Les antihéros de Neuf (roman plus ancien, écrit en 1999), impécunieux escrocs minables dans la Varsovie du début des années 90, affrontent eux aussi (ou plutôt renoncent à affronter) le chaos qui succède à la lente agonie du communisme. Comme Vladimir et Estragon chez Beckett, dans l’attente d’on ne sait quel impossible salut, clochards plus abrutis que métaphysiques, ils errent, pendant trois jours, du centre-ville effréné aux banlieues grises - et ne peuvent échapper à l’ennui tout-puissant, pas même soluble dans la vodka. Les objets, ici aussi, l’emportent sur les humains, les marques (BMW, Marlboro et autres Absolut) deviennent comme les poteaux indicateurs des nouvelles existences imposées. Au-dessus de la ville se déploie « une grande banderole publicitaire pour les assurances sur la vie FENIX » !
Tout n’est peut-être pas perdu cependant.
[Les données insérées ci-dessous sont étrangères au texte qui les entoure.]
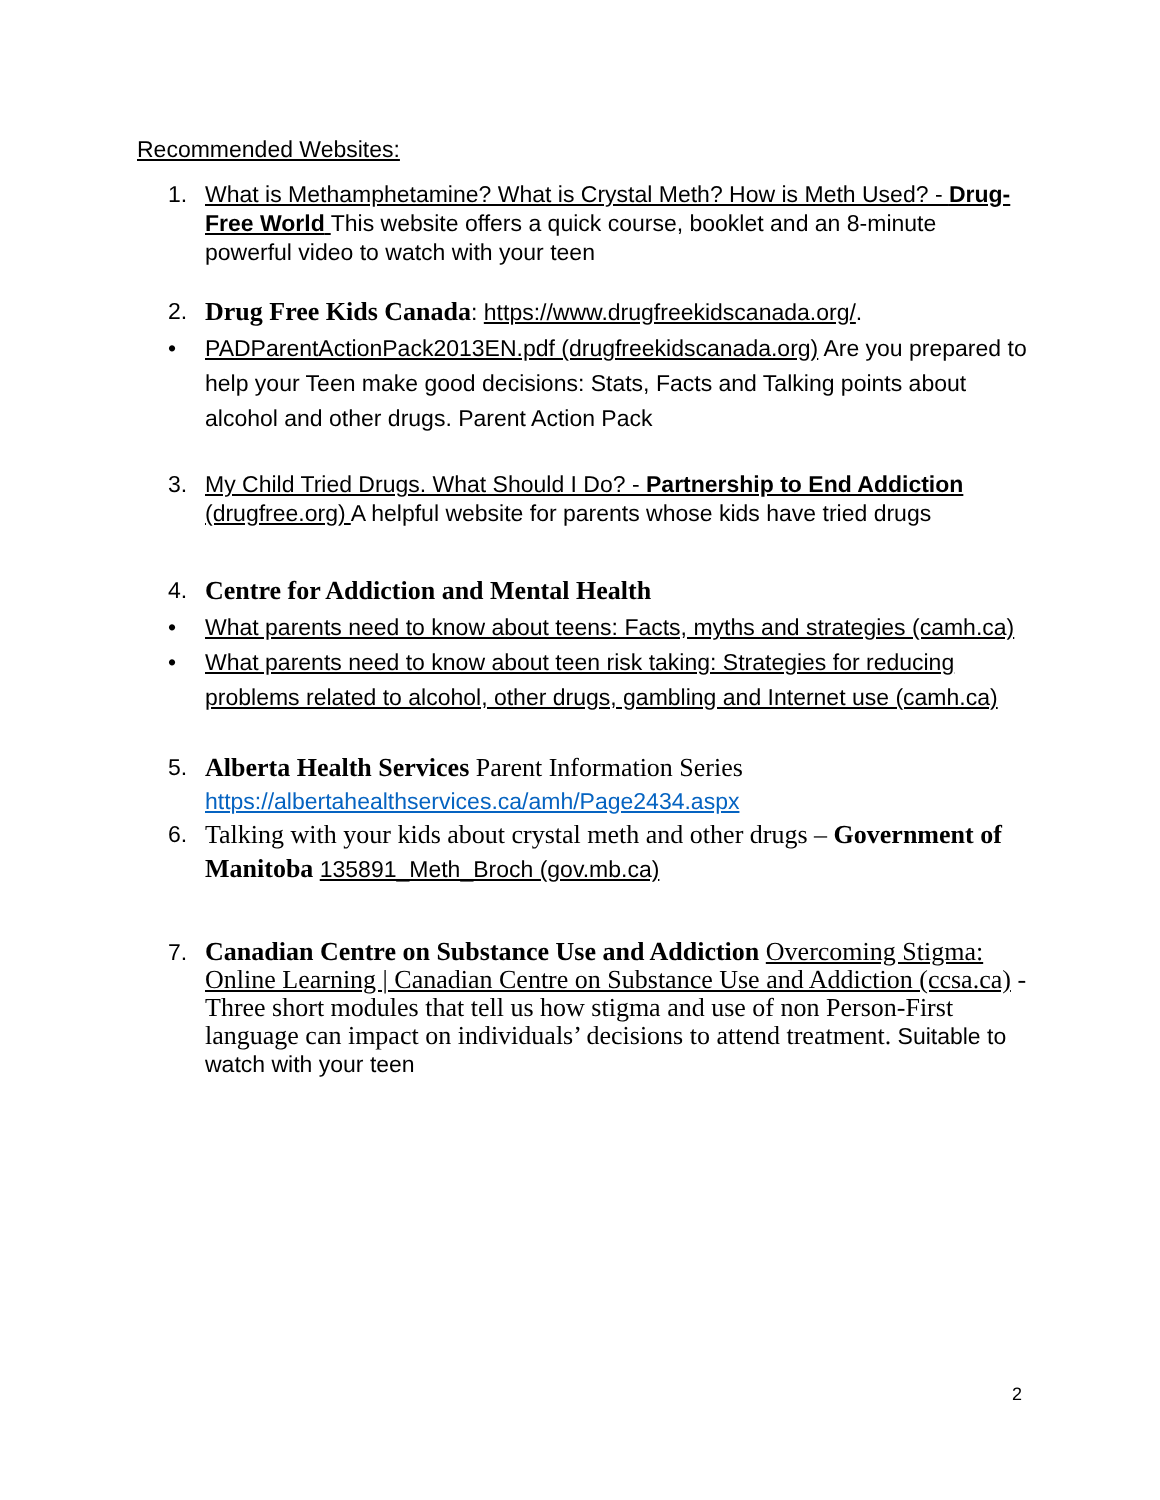Recommended Websites:
1. What is Methamphetamine? What is Crystal Meth? How is Meth Used? - Drug-Free World This website offers a quick course, booklet and an 8-minute powerful video to watch with your teen
2. Drug Free Kids Canada: https://www.drugfreekidscanada.org/.
• PADParentActionPack2013EN.pdf (drugfreekidscanada.org) Are you prepared to help your Teen make good decisions: Stats, Facts and Talking points about alcohol and other drugs. Parent Action Pack
3. My Child Tried Drugs. What Should I Do? - Partnership to End Addiction (drugfree.org) A helpful website for parents whose kids have tried drugs
4. Centre for Addiction and Mental Health
• What parents need to know about teens: Facts, myths and strategies (camh.ca)
• What parents need to know about teen risk taking: Strategies for reducing problems related to alcohol, other drugs, gambling and Internet use (camh.ca)
5. Alberta Health Services Parent Information Series
https://albertahealthservices.ca/amh/Page2434.aspx
6. Talking with your kids about crystal meth and other drugs – Government of Manitoba 135891_Meth_Broch (gov.mb.ca)
7. Canadian Centre on Substance Use and Addiction Overcoming Stigma: Online Learning | Canadian Centre on Substance Use and Addiction (ccsa.ca) - Three short modules that tell us how stigma and use of non Person-First language can impact on individuals’ decisions to attend treatment. Suitable to watch with your teen
2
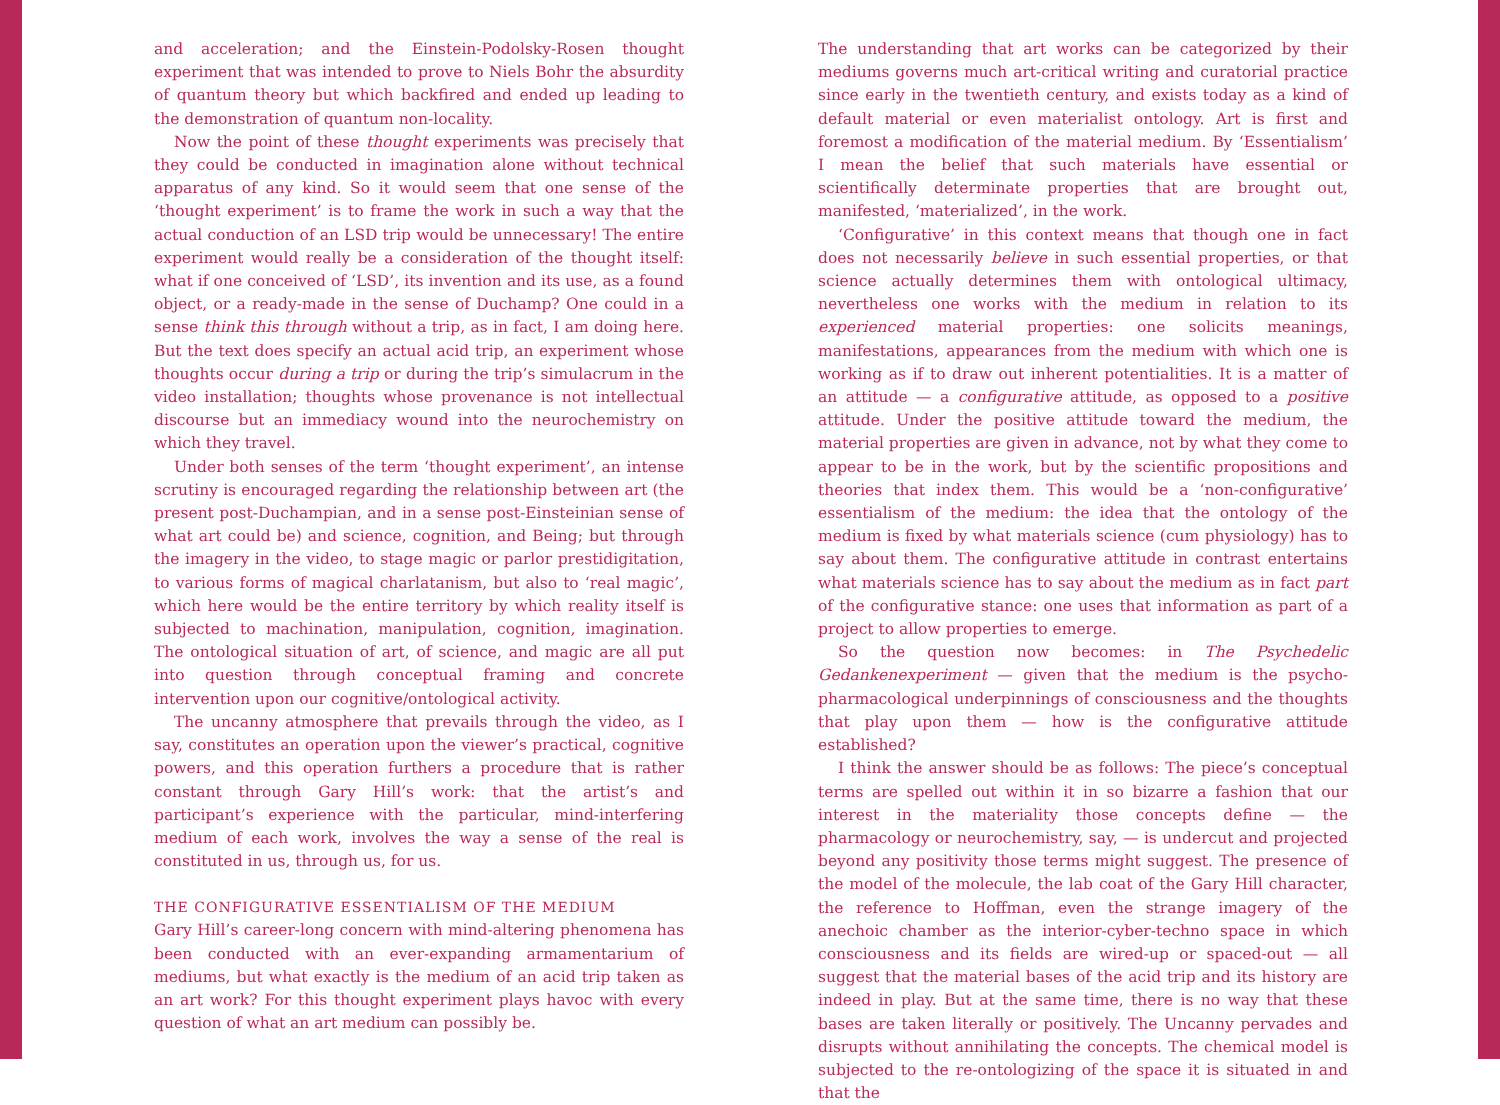and acceleration; and the Einstein-Podolsky-Rosen thought experiment that was intended to prove to Niels Bohr the absurdity of quantum theory but which backfired and ended up leading to the demonstration of quantum non-locality.
Now the point of these thought experiments was precisely that they could be conducted in imagination alone without technical apparatus of any kind. So it would seem that one sense of the ‘thought experiment’ is to frame the work in such a way that the actual conduction of an LSD trip would be unnecessary! The entire experiment would really be a consideration of the thought itself: what if one conceived of ‘LSD’, its invention and its use, as a found object, or a ready-made in the sense of Duchamp? One could in a sense think this through without a trip, as in fact, I am doing here. But the text does specify an actual acid trip, an experiment whose thoughts occur during a trip or during the trip’s simulacrum in the video installation; thoughts whose provenance is not intellectual discourse but an immediacy wound into the neurochemistry on which they travel.
Under both senses of the term ‘thought experiment’, an intense scrutiny is encouraged regarding the relationship between art (the present post-Duchampian, and in a sense post-Einsteinian sense of what art could be) and science, cognition, and Being; but through the imagery in the video, to stage magic or parlor prestidigitation, to various forms of magical charlatanism, but also to ‘real magic’, which here would be the entire territory by which reality itself is subjected to machination, manipulation, cognition, imagination. The ontological situation of art, of science, and magic are all put into question through conceptual framing and concrete intervention upon our cognitive/ontological activity.
The uncanny atmosphere that prevails through the video, as I say, constitutes an operation upon the viewer’s practical, cognitive powers, and this operation furthers a procedure that is rather constant through Gary Hill’s work: that the artist’s and participant’s experience with the particular, mind-interfering medium of each work, involves the way a sense of the real is constituted in us, through us, for us.
THE CONFIGURATIVE ESSENTIALISM OF THE MEDIUM
Gary Hill’s career-long concern with mind-altering phenomena has been conducted with an ever-expanding armamentarium of mediums, but what exactly is the medium of an acid trip taken as an art work? For this thought experiment plays havoc with every question of what an art medium can possibly be.
The understanding that art works can be categorized by their mediums governs much art-critical writing and curatorial practice since early in the twentieth century, and exists today as a kind of default material or even materialist ontology. Art is first and foremost a modification of the material medium. By ‘Essentialism’ I mean the belief that such materials have essential or scientifically determinate properties that are brought out, manifested, ‘materialized’, in the work.
‘Configurative’ in this context means that though one in fact does not necessarily believe in such essential properties, or that science actually determines them with ontological ultimacy, nevertheless one works with the medium in relation to its experienced material properties: one solicits meanings, manifestations, appearances from the medium with which one is working as if to draw out inherent potentialities. It is a matter of an attitude — a configurative attitude, as opposed to a positive attitude. Under the positive attitude toward the medium, the material properties are given in advance, not by what they come to appear to be in the work, but by the scientific propositions and theories that index them. This would be a ‘non-configurative’ essentialism of the medium: the idea that the ontology of the medium is fixed by what materials science (cum physiology) has to say about them. The configurative attitude in contrast entertains what materials science has to say about the medium as in fact part of the configurative stance: one uses that information as part of a project to allow properties to emerge.
So the question now becomes: in The Psychedelic Gedankenexperiment — given that the medium is the psycho-pharmacological underpinnings of consciousness and the thoughts that play upon them — how is the configurative attitude established?
I think the answer should be as follows: The piece’s conceptual terms are spelled out within it in so bizarre a fashion that our interest in the materiality those concepts define — the pharmacology or neurochemistry, say, — is undercut and projected beyond any positivity those terms might suggest. The presence of the model of the molecule, the lab coat of the Gary Hill character, the reference to Hoffman, even the strange imagery of the anechoic chamber as the interior-cyber-techno space in which consciousness and its fields are wired-up or spaced-out — all suggest that the material bases of the acid trip and its history are indeed in play. But at the same time, there is no way that these bases are taken literally or positively. The Uncanny pervades and disrupts without annihilating the concepts. The chemical model is subjected to the re-ontologizing of the space it is situated in and that the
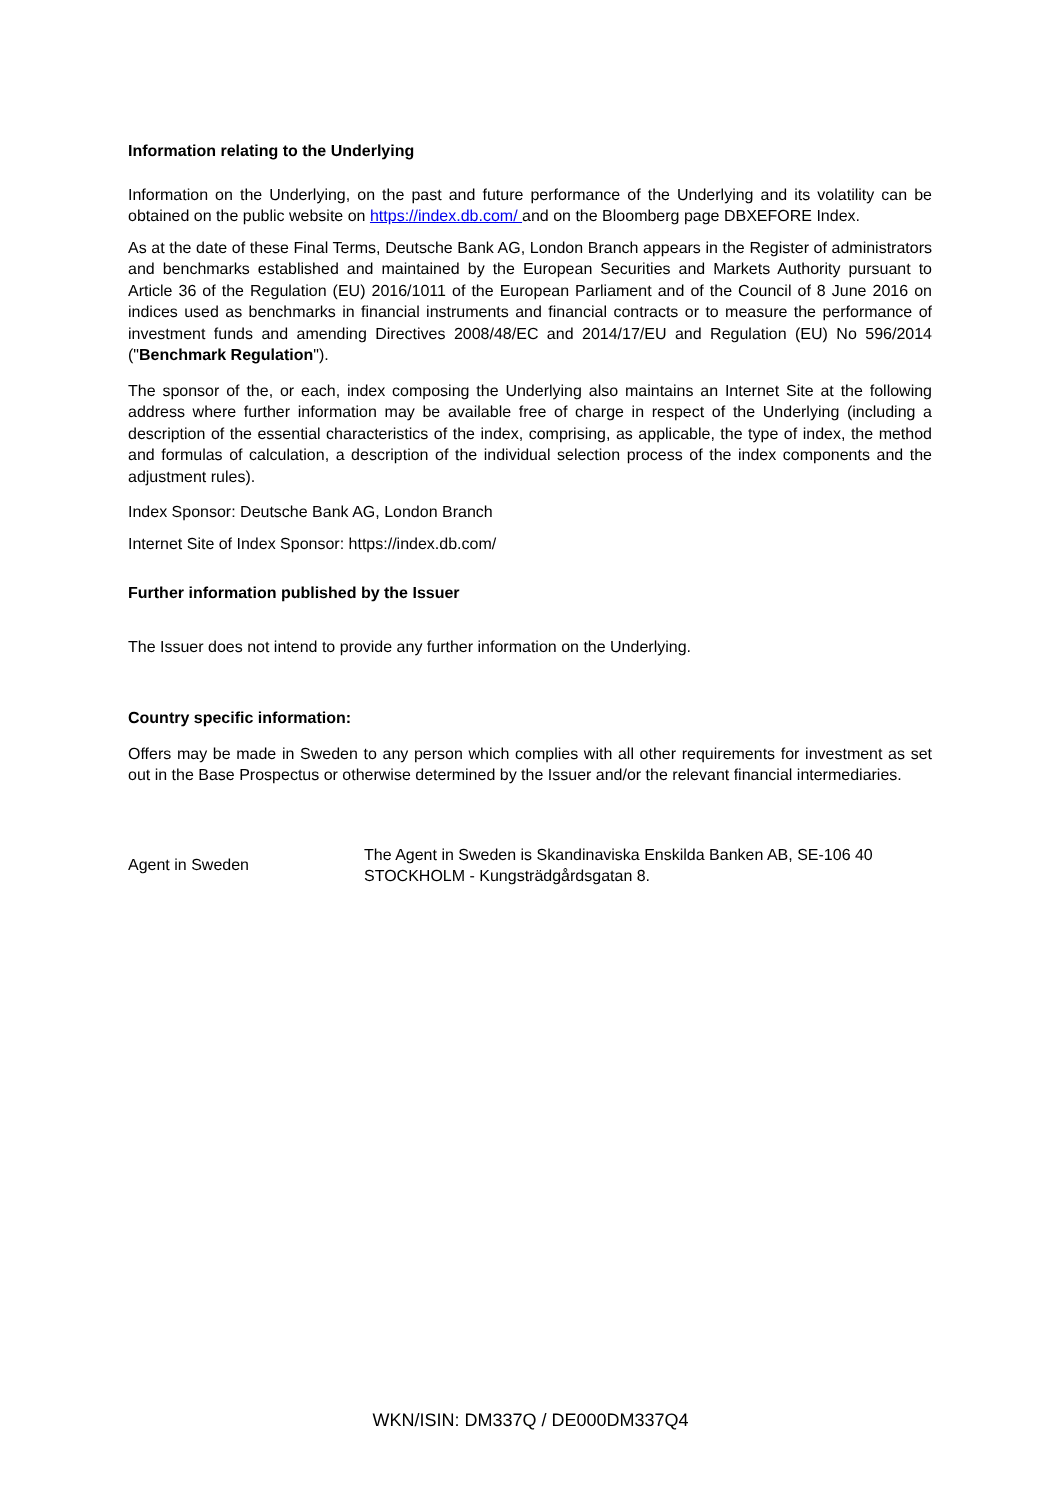Information relating to the Underlying
Information on the Underlying, on the past and future performance of the Underlying and its volatility can be obtained on the public website on https://index.db.com/ and on the Bloomberg page DBXEFORE Index.
As at the date of these Final Terms, Deutsche Bank AG, London Branch appears in the Register of administrators and benchmarks established and maintained by the European Securities and Markets Authority pursuant to Article 36 of the Regulation (EU) 2016/1011 of the European Parliament and of the Council of 8 June 2016 on indices used as benchmarks in financial instruments and financial contracts or to measure the performance of investment funds and amending Directives 2008/48/EC and 2014/17/EU and Regulation (EU) No 596/2014 ("Benchmark Regulation").
The sponsor of the, or each, index composing the Underlying also maintains an Internet Site at the following address where further information may be available free of charge in respect of the Underlying (including a description of the essential characteristics of the index, comprising, as applicable, the type of index, the method and formulas of calculation, a description of the individual selection process of the index components and the adjustment rules).
Index Sponsor: Deutsche Bank AG, London Branch
Internet Site of Index Sponsor: https://index.db.com/
Further information published by the Issuer
The Issuer does not intend to provide any further information on the Underlying.
Country specific information:
Offers may be made in Sweden to any person which complies with all other requirements for investment as set out in the Base Prospectus or otherwise determined by the Issuer and/or the relevant financial intermediaries.
Agent in Sweden
The Agent in Sweden is Skandinaviska Enskilda Banken AB, SE-106 40 STOCKHOLM - Kungsträdgårdsgatan 8.
WKN/ISIN: DM337Q / DE000DM337Q4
Subsiste, dans cet orphelinat de l’Histoire avortée, une part d’inassimilable, une mystérieuse faculté - peut-être ne parviendra-t-on pas à les déposséder totalement ? Ainsi en est-il de cette résurrection paradoxale, celle de la beauté de l’automne : « Et je me dis que mon pays triste, quelconque, beau et consternant, désespéré et douloureusement banal, sublime et bouffon, gris souris, gris de pluie, tristement ordinaire, accède une fois l’an, à ce moment précis d’un tel automne, à une sorte de grâce et à un lavement de toutes ses fautes. Amen, messieurs dames, amen. »

Andrzej Stasiuk Fado, traduit du polonais par Charles Zaremba et Neuf, traduit du polonais par Grazyna Erhard, Christian Bourgois, 177 et 377 pages, 16 et 25

Les dépossédés de Stasiuk Par Thierry Cecille
Le Matricule des Anges n°103 , mai 2009.